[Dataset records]

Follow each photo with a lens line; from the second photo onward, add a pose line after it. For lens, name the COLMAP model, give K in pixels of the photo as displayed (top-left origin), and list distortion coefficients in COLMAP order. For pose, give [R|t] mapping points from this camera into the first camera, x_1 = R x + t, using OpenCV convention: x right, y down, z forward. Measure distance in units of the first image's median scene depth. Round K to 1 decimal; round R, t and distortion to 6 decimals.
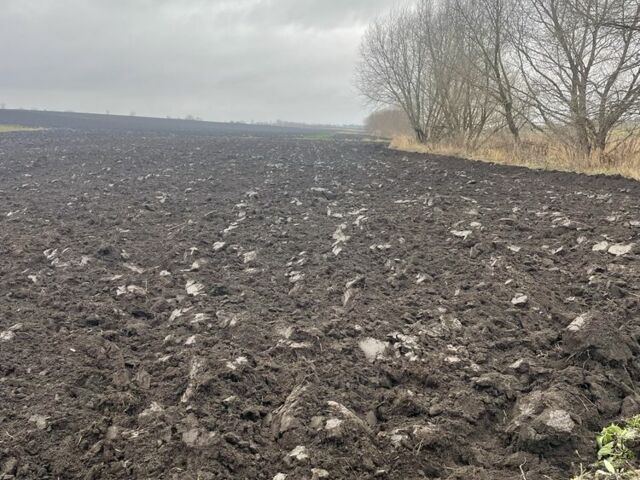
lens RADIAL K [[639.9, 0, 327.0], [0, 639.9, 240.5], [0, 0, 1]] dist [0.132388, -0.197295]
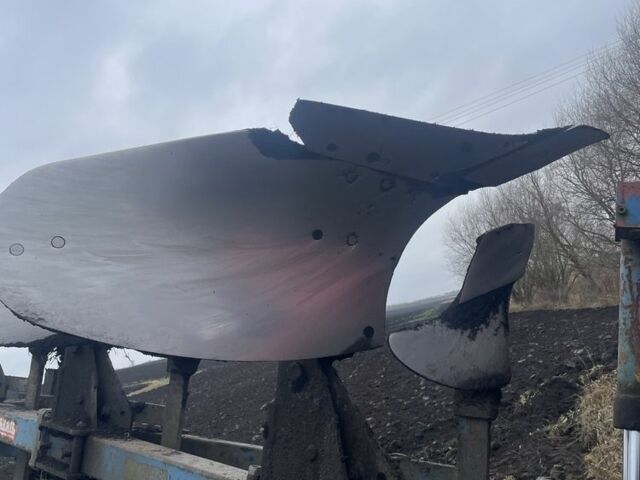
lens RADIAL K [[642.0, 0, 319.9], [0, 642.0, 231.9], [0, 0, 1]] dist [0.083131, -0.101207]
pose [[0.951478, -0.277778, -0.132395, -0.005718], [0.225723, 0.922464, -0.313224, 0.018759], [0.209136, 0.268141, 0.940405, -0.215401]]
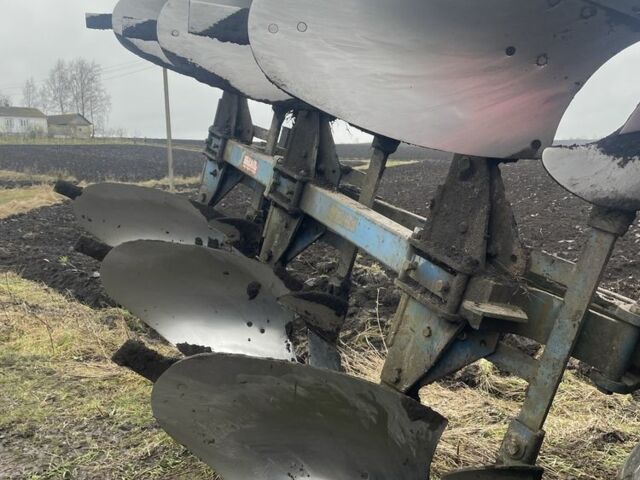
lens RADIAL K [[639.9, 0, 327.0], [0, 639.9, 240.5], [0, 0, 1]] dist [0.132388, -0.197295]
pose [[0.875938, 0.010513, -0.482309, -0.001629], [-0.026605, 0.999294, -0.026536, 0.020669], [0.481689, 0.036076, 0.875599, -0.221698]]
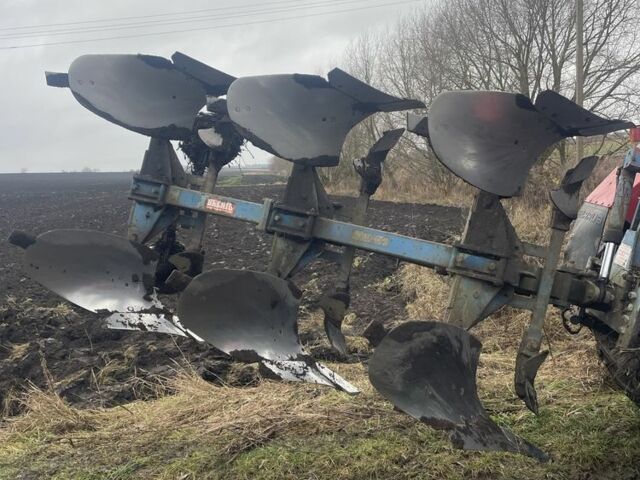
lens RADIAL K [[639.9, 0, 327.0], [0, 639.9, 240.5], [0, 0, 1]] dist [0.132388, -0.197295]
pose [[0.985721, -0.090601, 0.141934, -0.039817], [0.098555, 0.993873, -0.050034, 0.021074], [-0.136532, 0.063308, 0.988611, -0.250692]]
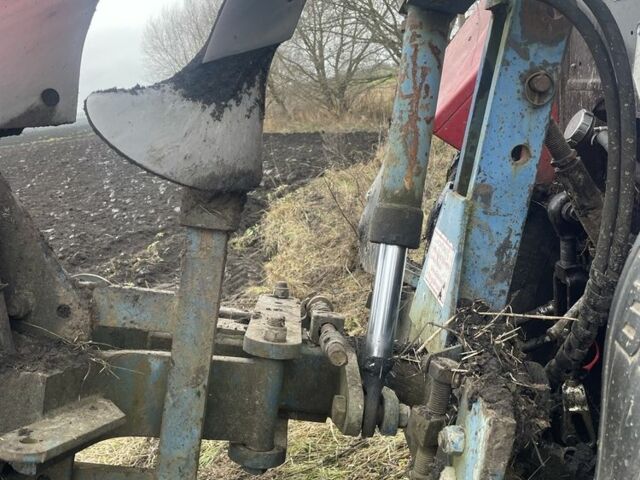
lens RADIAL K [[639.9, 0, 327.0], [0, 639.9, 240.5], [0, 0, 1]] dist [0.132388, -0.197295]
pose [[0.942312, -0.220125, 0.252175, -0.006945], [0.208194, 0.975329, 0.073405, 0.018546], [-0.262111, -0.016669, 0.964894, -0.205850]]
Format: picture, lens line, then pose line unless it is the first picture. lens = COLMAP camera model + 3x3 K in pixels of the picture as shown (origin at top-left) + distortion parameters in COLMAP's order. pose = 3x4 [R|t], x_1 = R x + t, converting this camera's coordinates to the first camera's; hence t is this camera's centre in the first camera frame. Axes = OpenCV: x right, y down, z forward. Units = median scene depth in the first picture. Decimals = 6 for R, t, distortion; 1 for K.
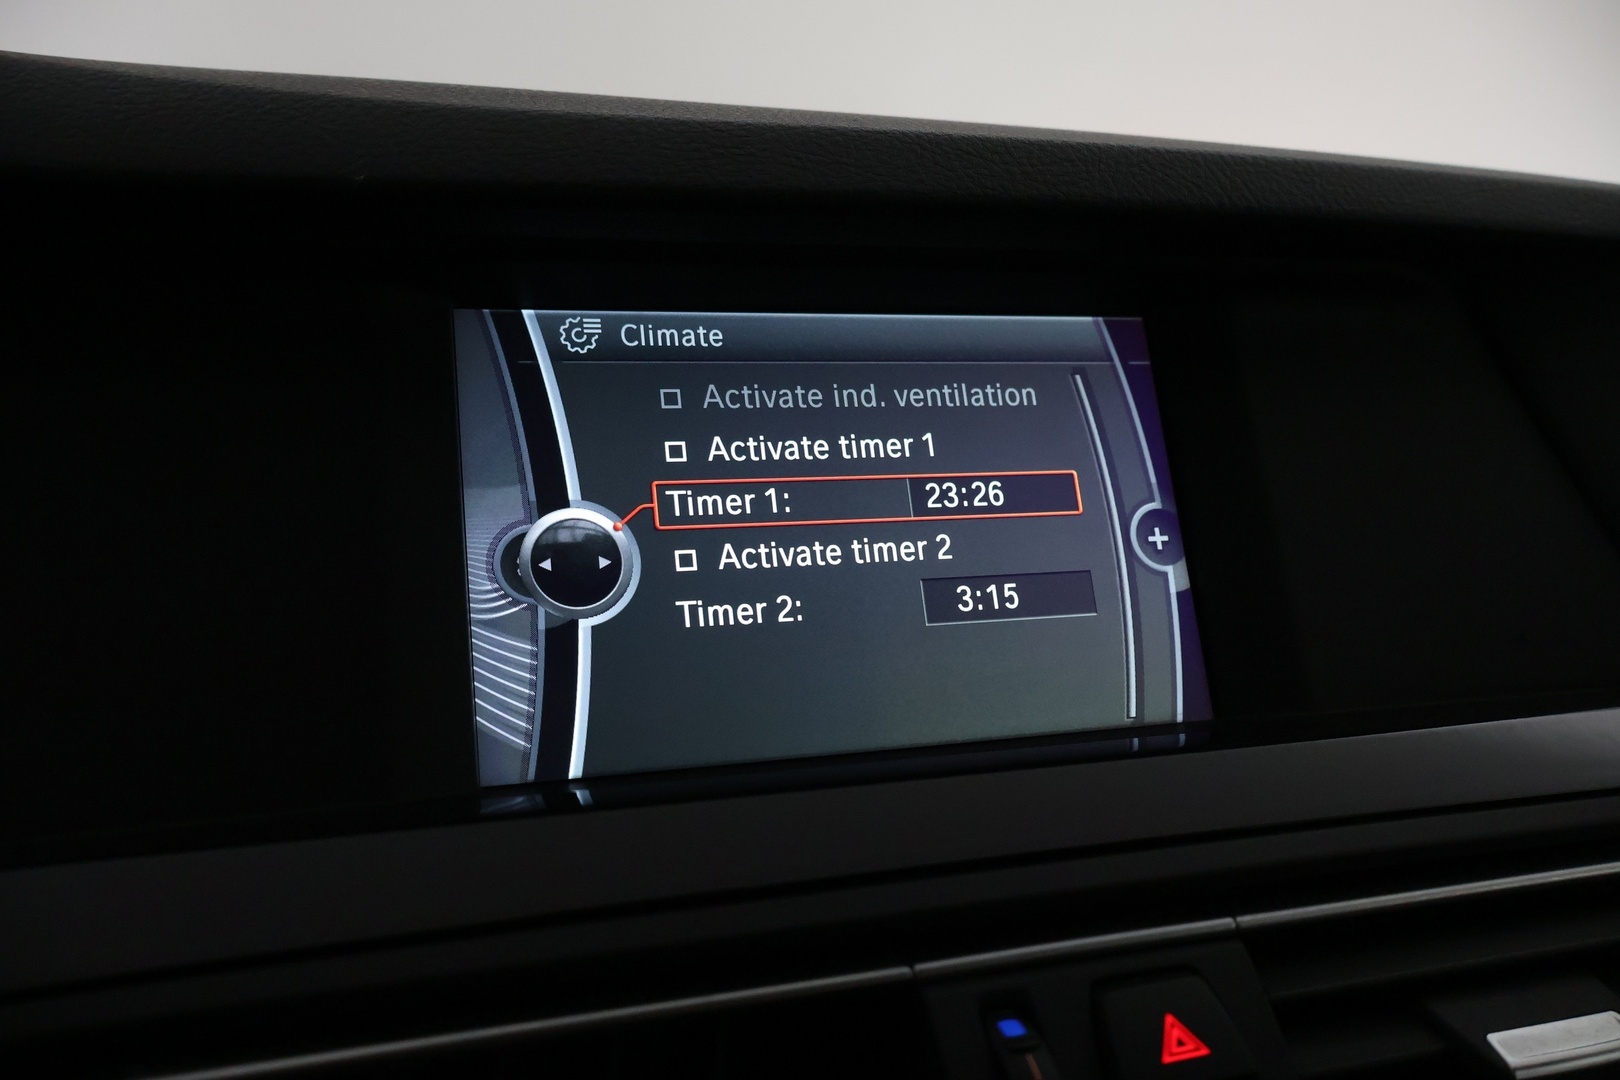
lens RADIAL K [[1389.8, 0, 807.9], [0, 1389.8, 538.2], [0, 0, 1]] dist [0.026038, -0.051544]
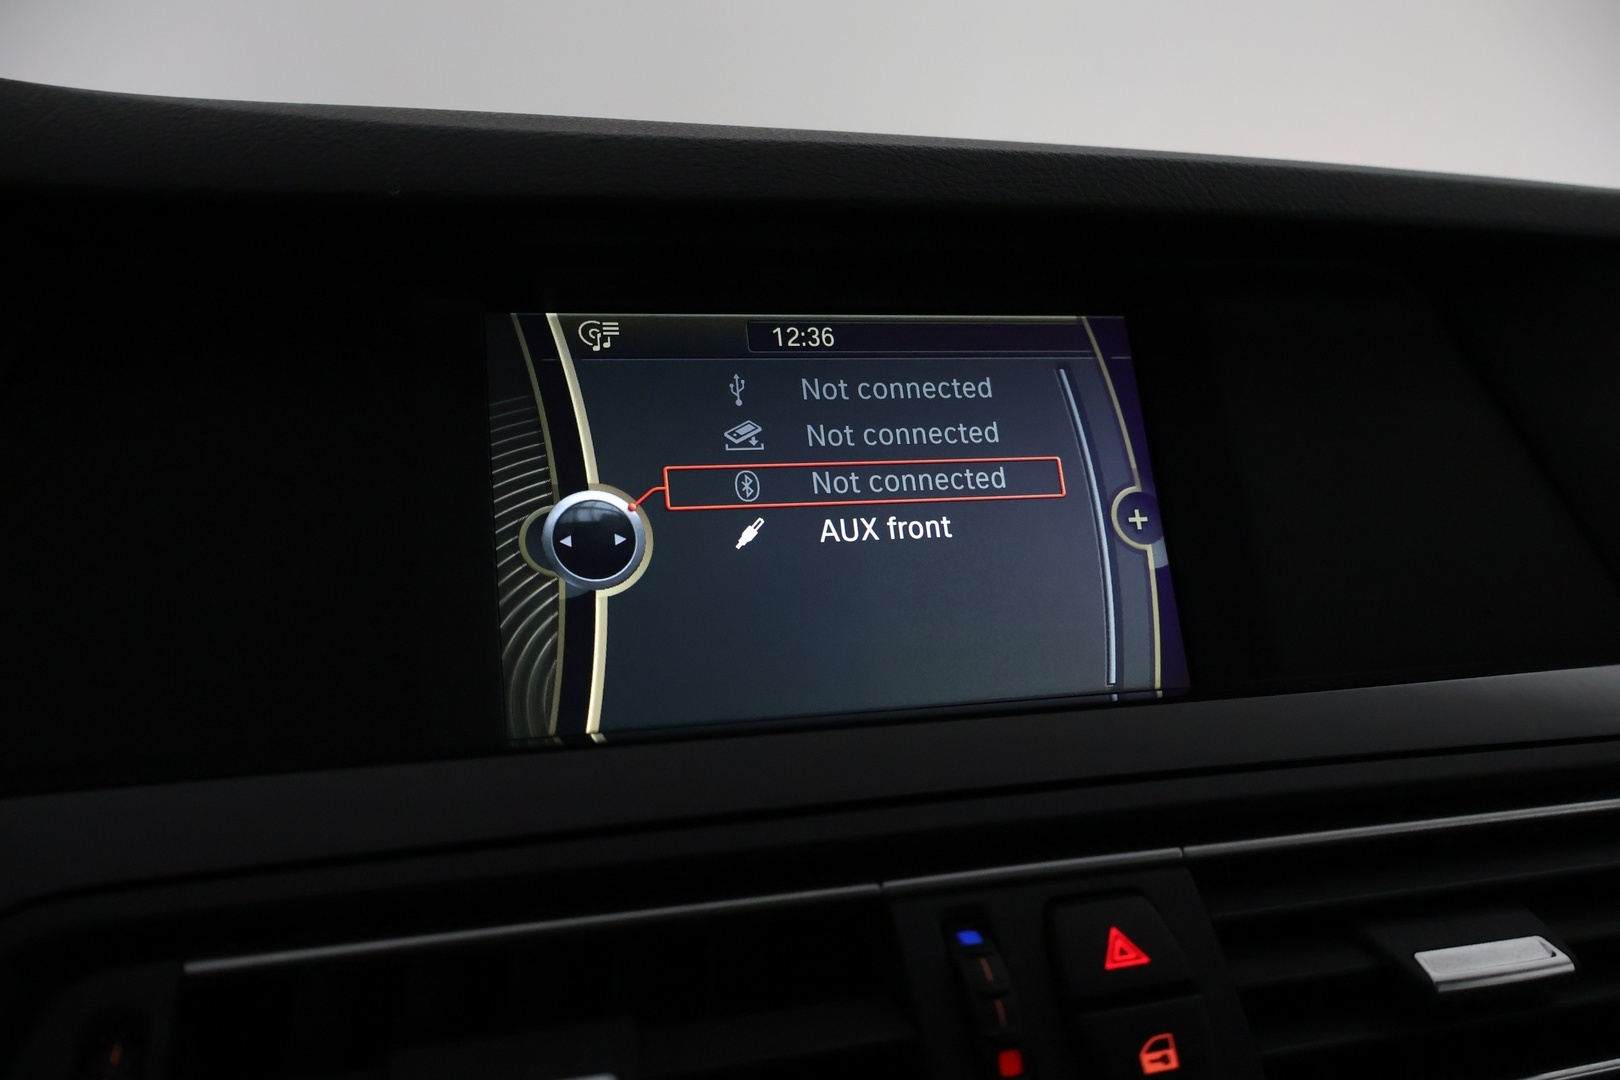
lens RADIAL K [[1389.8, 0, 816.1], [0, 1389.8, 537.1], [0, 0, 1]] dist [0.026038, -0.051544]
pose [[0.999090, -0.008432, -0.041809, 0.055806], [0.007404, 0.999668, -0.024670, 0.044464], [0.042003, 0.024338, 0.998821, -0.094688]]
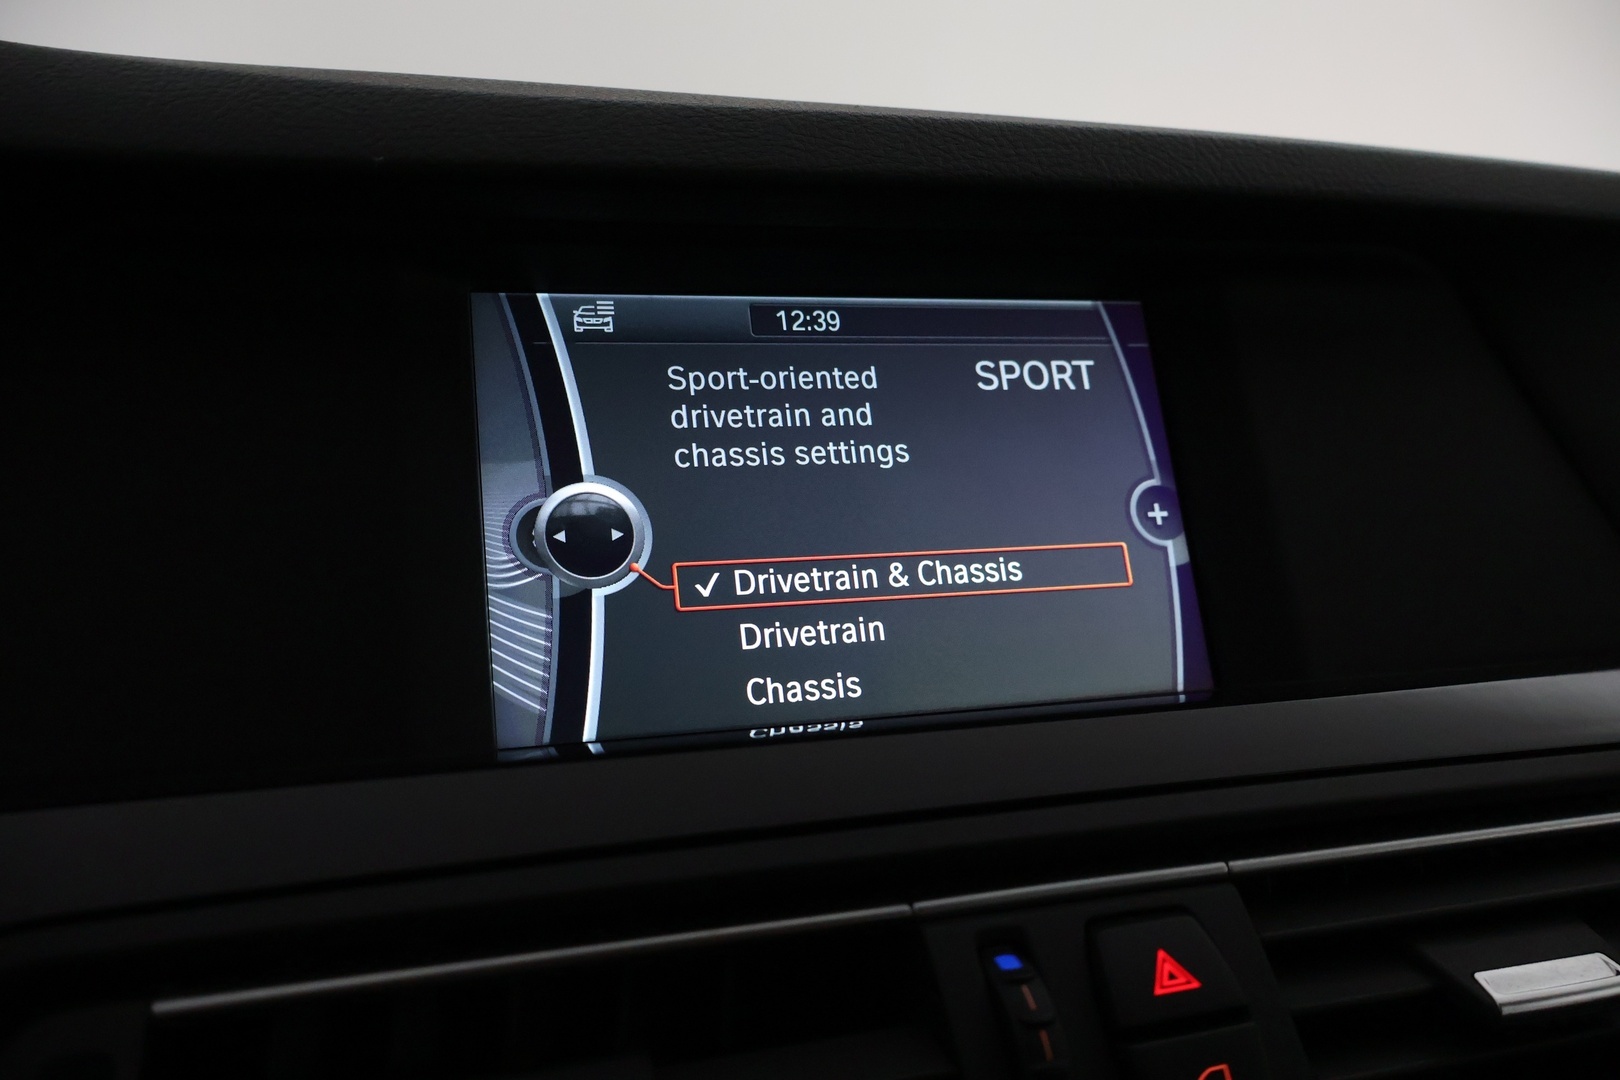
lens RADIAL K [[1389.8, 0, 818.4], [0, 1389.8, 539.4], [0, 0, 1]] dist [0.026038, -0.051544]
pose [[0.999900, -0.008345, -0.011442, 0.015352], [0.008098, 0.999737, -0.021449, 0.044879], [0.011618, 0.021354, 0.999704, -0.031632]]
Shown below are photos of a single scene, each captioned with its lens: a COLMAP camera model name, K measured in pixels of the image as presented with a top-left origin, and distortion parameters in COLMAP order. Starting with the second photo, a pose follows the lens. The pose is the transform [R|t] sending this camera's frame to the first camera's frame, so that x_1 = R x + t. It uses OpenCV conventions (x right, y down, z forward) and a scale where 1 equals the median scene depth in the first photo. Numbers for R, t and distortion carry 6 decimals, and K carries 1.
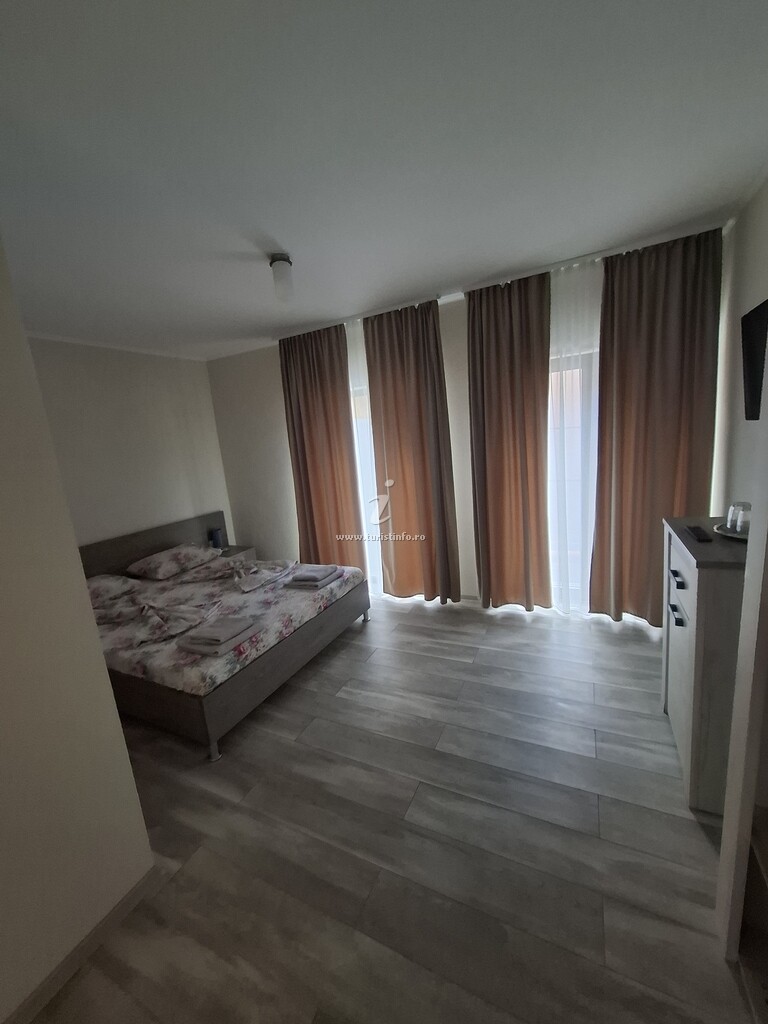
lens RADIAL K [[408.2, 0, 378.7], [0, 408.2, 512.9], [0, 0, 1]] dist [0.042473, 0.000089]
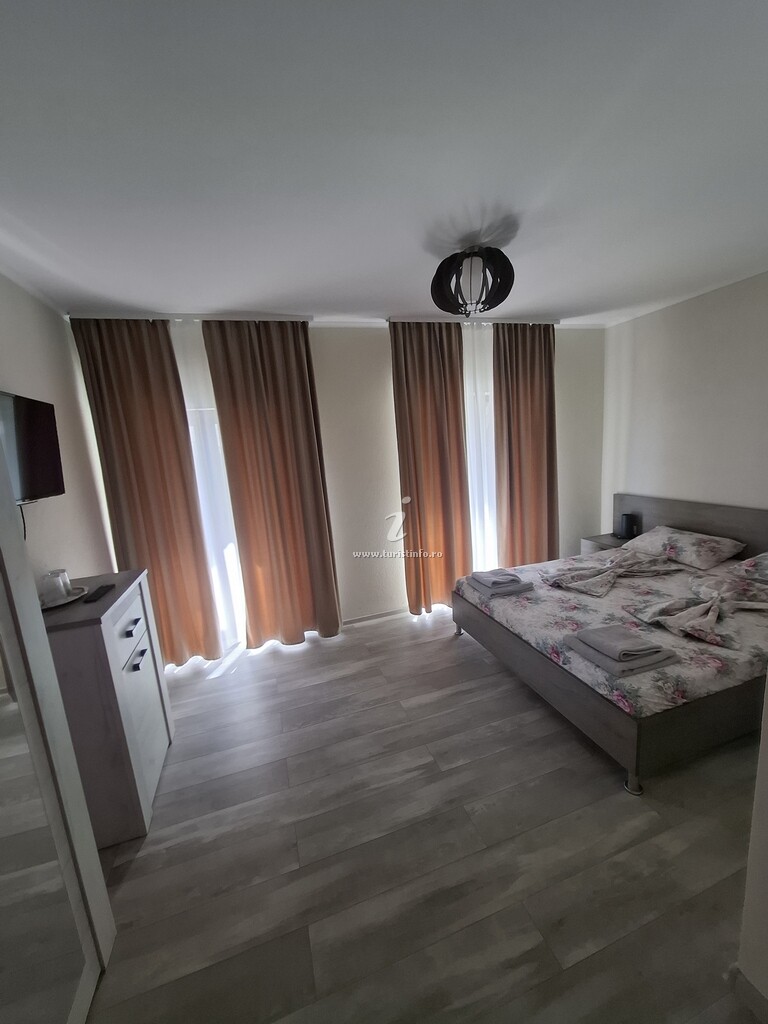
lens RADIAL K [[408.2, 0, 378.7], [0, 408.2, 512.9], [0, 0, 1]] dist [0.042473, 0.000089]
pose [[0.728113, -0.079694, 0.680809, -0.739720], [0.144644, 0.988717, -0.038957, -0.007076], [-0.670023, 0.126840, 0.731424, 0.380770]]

▸ Task instructions
Reproduce the records above verbatim, beginning at the line that contains "Format: picture, lens" and stopping after the line that contains "0.021354, 0.999704, -0.031632]]". Leave the pictures out of your answer.

▸ Task response
Format: picture, lens line, then pose line unless it is the first picture. lens = COLMAP camera model + 3x3 K in pixels of the picture as shown (origin at top-left) + distortion parameters in COLMAP's order. pose = 3x4 [R|t], x_1 = R x + t, converting this camera's coordinates to the first camera's; hence t is this camera's centre in the first camera frame. Axes = OpenCV: x right, y down, z forward. Units = median scene depth in the first picture. Decimals = 6 for R, t, distortion; 1 for K.
lens RADIAL K [[1389.8, 0, 807.9], [0, 1389.8, 538.2], [0, 0, 1]] dist [0.026038, -0.051544]
lens RADIAL K [[1389.8, 0, 816.1], [0, 1389.8, 537.1], [0, 0, 1]] dist [0.026038, -0.051544]
pose [[0.999090, -0.008432, -0.041809, 0.055806], [0.007404, 0.999668, -0.024670, 0.044464], [0.042003, 0.024338, 0.998821, -0.094688]]
lens RADIAL K [[1389.8, 0, 818.4], [0, 1389.8, 539.4], [0, 0, 1]] dist [0.026038, -0.051544]
pose [[0.999900, -0.008345, -0.011442, 0.015352], [0.008098, 0.999737, -0.021449, 0.044879], [0.011618, 0.021354, 0.999704, -0.031632]]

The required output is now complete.